| Complete the following |
A) In the letter below, translate the sentence "Only the very best pilots can cope with that." into French.
B) From the letter below, pull out everything from "Anyway. So Yvonne" down to "around £100 a week.", copied word for word.

| Text excerpt |
##########
July 8th 1975.

Dear Folks,

  Don’t quite know where to start. Sorry I haven’t written for so long, I was kept very busy in Somalia up until the last couple of weeks, and now I’m going to have to start all over again in Pakistan. Meanwhile, it’s great to be in a civilised country again.

  Anyway. So Yvonne has done her first solo flight. If she goes on to get her commercial licence she could make some money. She should come out to Africa and be a bush pilot. It’s the toughest kind of flying: no ATC, no radio beacons, usually not even a windsock. Clapped out old Cessnas, crosswinds gusting to 50 mph, twisters, dust-storms, and no navigational aids except a map and dead reckoning. Only the very best pilots can cope with that. Good money, though, around £100 a week.

  As for Rosie, she’s in the best position to judge what to do. She’s been on ships before, so she knows what to expect. It sounds like a good chance for free travel, and to make some money. The money they require as bond they aren’t legally entitled to keep if you break your contract, and you can normally get it back under any circumstances if you kick up a fuss. Also I think but I’m not certain, that they’re obliged to fly you home free if you quit anyplace. You’d need to check at any Norwegian Embassy or Consulate. So why not give it a whizz and see how it goes? You can always pack it in and come back home if you get fed up. Glad you had a nice holiday, Mum and Dad. As you say, it’s been a while since you last had a real holiday.

  I’ve had a fairly complicated time of things in the last few weeks. I had a few problems with the ComMand, which were no sweat, but both crews took a hell of a lot of work to get started, and keep going. Consequently I spent most of my time out in the bush—which is much nicer than Mog anyway—just keeping things running. At present I’ve got at least four weeks’ leave due, but I’m supposed to be in Karachi on the 15th, to expand the ComMand. But I’m not going till about the 20th, I think.
##########
| Record extracts |
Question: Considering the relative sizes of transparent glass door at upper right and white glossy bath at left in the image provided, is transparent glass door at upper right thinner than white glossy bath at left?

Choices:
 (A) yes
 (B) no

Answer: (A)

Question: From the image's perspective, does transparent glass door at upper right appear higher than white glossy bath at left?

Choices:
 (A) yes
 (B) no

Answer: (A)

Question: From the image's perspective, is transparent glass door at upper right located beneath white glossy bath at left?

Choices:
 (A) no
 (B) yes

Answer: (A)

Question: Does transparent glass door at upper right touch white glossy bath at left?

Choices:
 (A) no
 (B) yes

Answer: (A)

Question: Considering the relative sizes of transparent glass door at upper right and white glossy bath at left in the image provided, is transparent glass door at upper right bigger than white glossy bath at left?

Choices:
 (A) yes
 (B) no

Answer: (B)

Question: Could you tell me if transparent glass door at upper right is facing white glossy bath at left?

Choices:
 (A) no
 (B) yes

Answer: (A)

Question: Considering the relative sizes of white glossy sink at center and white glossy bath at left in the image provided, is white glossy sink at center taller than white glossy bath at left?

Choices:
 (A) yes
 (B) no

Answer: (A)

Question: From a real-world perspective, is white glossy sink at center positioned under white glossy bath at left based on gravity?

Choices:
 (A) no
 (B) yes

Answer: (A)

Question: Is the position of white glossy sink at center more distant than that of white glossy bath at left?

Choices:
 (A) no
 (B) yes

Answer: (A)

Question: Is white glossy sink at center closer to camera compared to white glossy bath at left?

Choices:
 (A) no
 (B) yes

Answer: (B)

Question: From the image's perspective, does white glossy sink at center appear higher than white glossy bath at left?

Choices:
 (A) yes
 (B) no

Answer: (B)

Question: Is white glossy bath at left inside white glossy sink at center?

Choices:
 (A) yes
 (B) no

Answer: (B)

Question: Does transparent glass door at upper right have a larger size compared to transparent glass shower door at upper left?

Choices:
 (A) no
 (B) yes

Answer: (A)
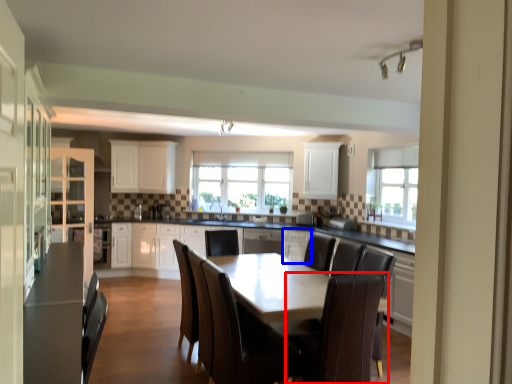
Question: Among these objects, which one is farthest to the camera, chair (highlighted by a red box) or cabinetry (highlighted by a blue box)?

Choices:
 (A) chair
 (B) cabinetry

Answer: (B)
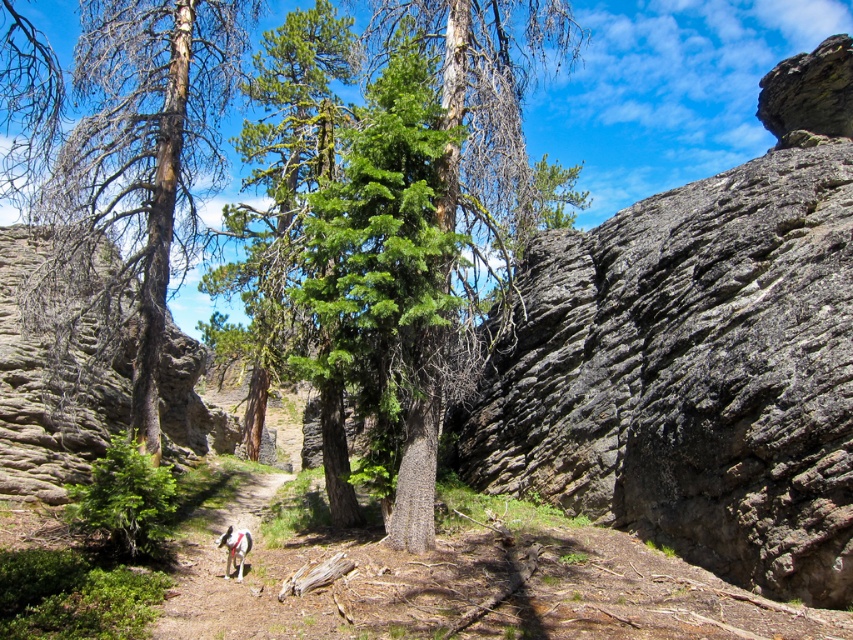
Question: Which point is farther to the camera?

Choices:
 (A) green textured tree at center
 (B) white fur dog at center
 (C) white fur dog at lower center

Answer: (A)

Question: Is green textured tree at center positioned before white fur dog at center?

Choices:
 (A) no
 (B) yes

Answer: (A)

Question: Which of these objects is positioned farthest from the green textured tree at center?

Choices:
 (A) white fur dog at lower center
 (B) white fur dog at center

Answer: (A)

Question: Which point is farther to the camera?

Choices:
 (A) green textured tree at center
 (B) white fur dog at center
 (C) white fur dog at lower center

Answer: (A)

Question: Can you confirm if white fur dog at center is positioned to the right of white fur dog at lower center?

Choices:
 (A) no
 (B) yes

Answer: (A)

Question: In this image, where is green textured tree at center located relative to white fur dog at center?

Choices:
 (A) above
 (B) below

Answer: (A)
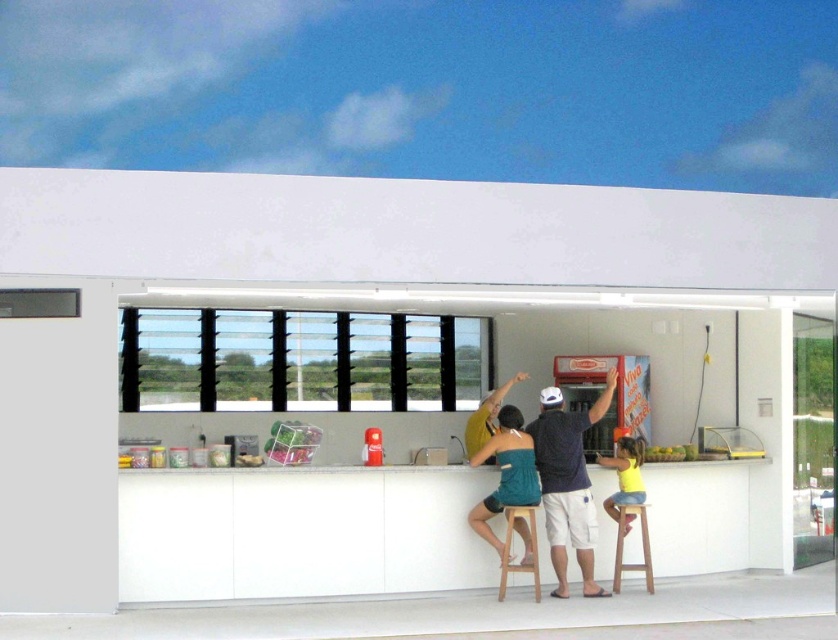
Describe the element at coordinates (505, 474) in the screenshot. I see `teal fabric dress at center` at that location.

Which is above, teal fabric dress at center or wooden stool at center?

teal fabric dress at center is higher up.

Is point (516, 483) in front of point (535, 506)?

Yes, point (516, 483) is in front of point (535, 506).

Locate an element on the screen. teal fabric dress at center is located at coordinates (505, 474).

Between yellow cotton shirt at center and wooden stool at center, which one is positioned lower?

wooden stool at center

Can you confirm if yellow cotton shirt at center is wider than wooden stool at center?

Yes.

Is point (622, 436) farther from viewer compared to point (530, 568)?

Yes, point (622, 436) is farther from viewer.

Find the location of a particular element. yellow cotton shirt at center is located at coordinates (624, 474).

Which is above, yellow cotton shirt at center or wooden stool at lower center?

Positioned higher is yellow cotton shirt at center.

Who is more distant from viewer, (613, 499) or (634, 570)?

Point (613, 499)

At what (x,y) coordinates should I click in order to perform the action: click on yellow cotton shirt at center. Please return your answer as a coordinate pair (x, y). Image resolution: width=838 pixels, height=640 pixels. Looking at the image, I should click on (624, 474).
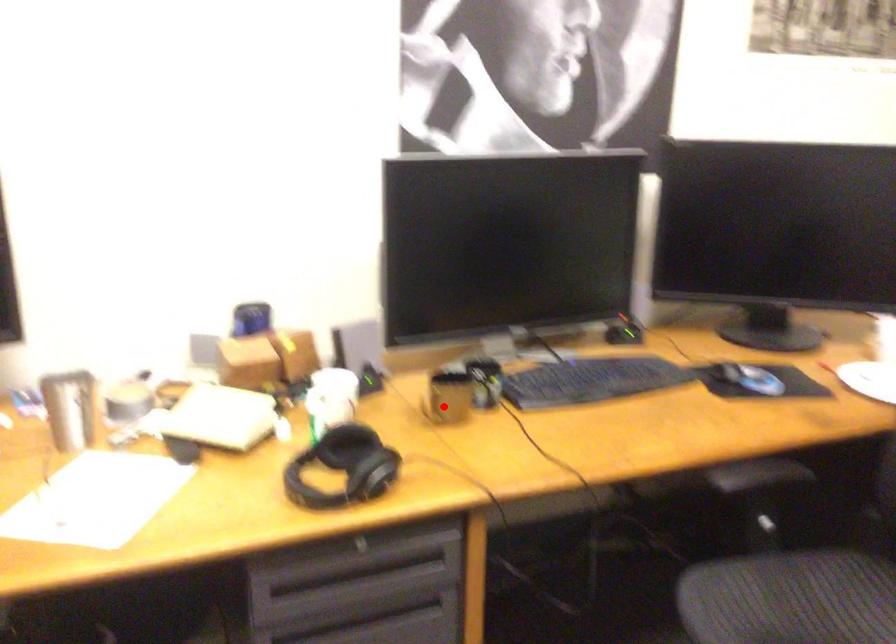
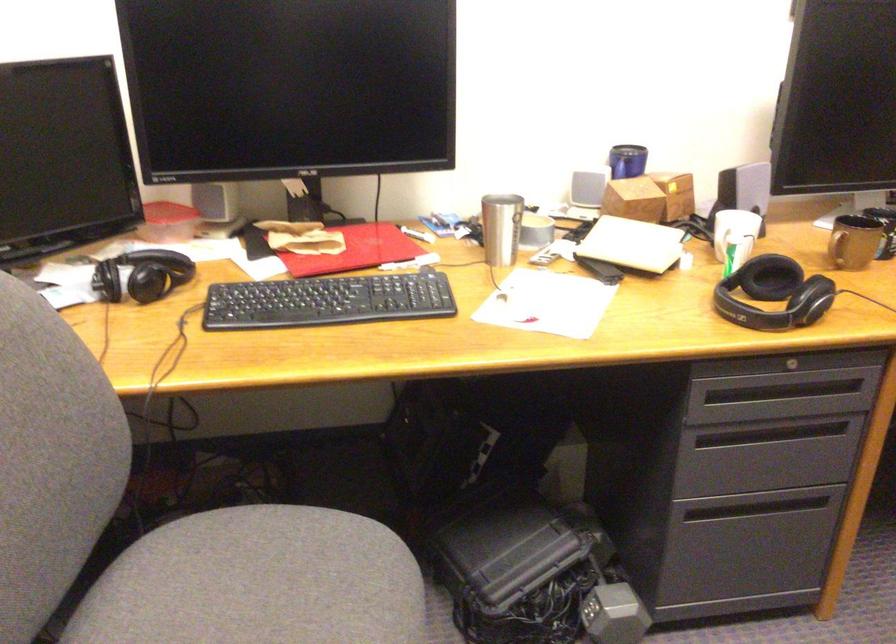
The point at the highlighted location is marked in the first image. Where is the corresponding point in the second image?

(854, 242)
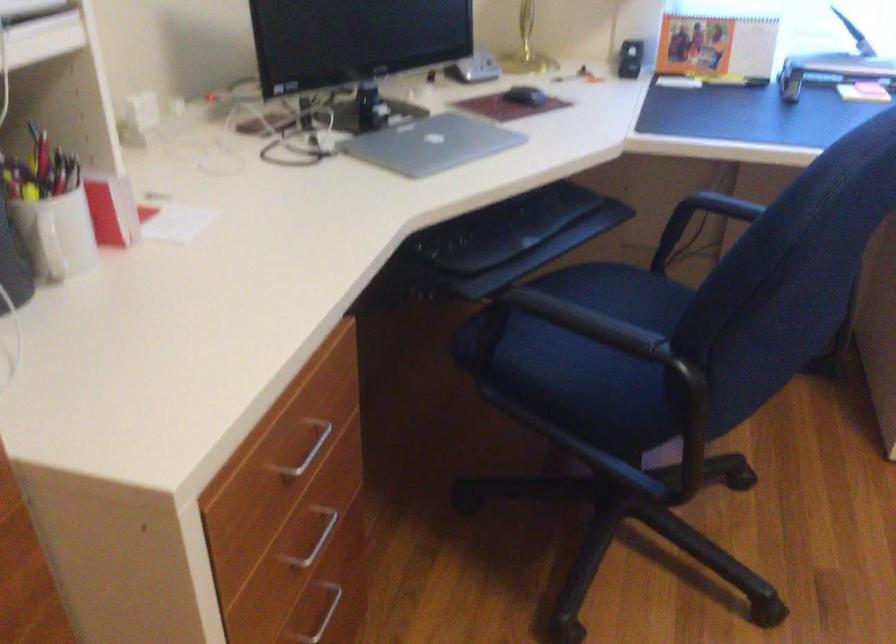
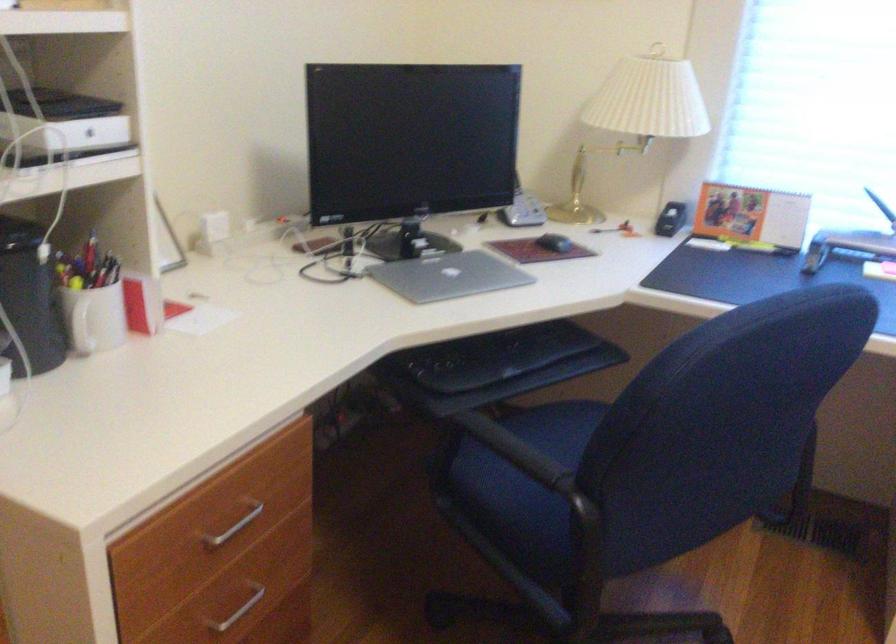
The point at (588,328) is marked in the first image. Where is the corresponding point in the second image?

(513, 450)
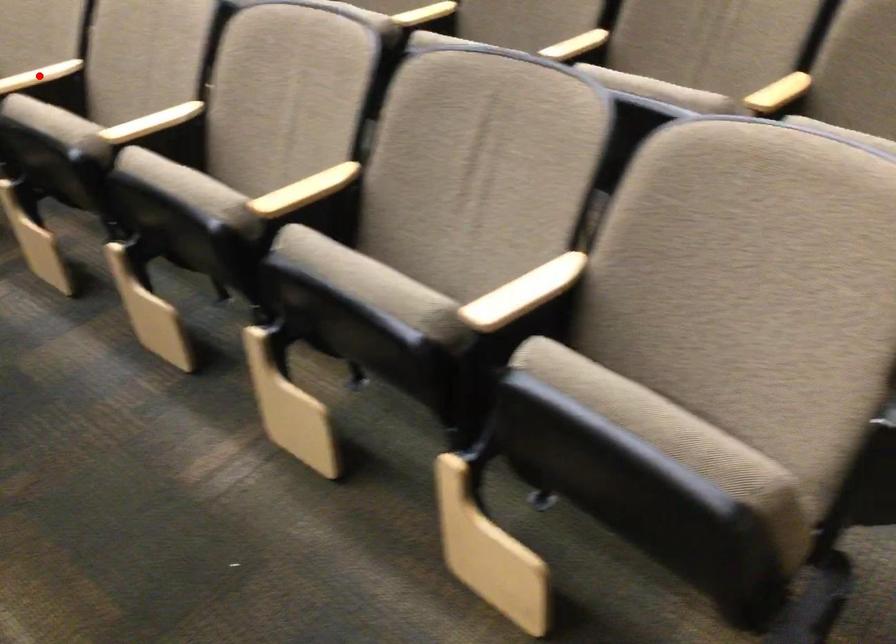
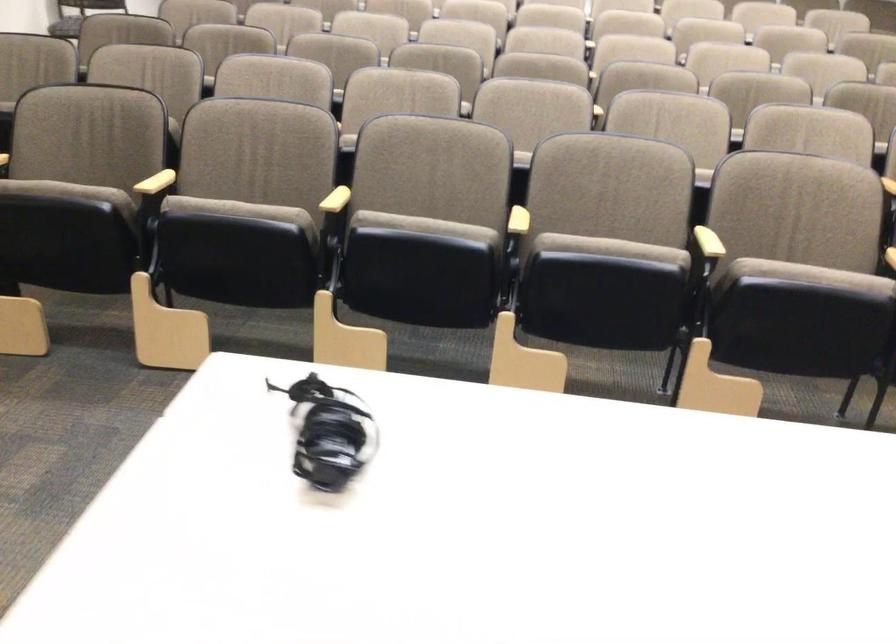
Question: I am providing you with two images of the same scene from different viewpoints. A red point is marked on the first image. Can you still see the location of the red point in image 2?

Choices:
 (A) Yes
 (B) No

Answer: (B)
##########
| Answers for this exercise |
A) Seuls les tout meilleurs pilotes peuvent y faire face.

B)
Anyway. So Yvonne has done her first solo flight. If she goes on to get her commercial licence she could make some money. She should come out to Africa and be a bush pilot. It’s the toughest kind of flying: no ATC, no radio beacons, usually not even a windsock. Clapped out old Cessnas, crosswinds gusting to 50 mph, twisters, dust-storms, and no navigational aids except a map and dead reckoning. Only the very best pilots can cope with that. Good money, though, around £100 a week.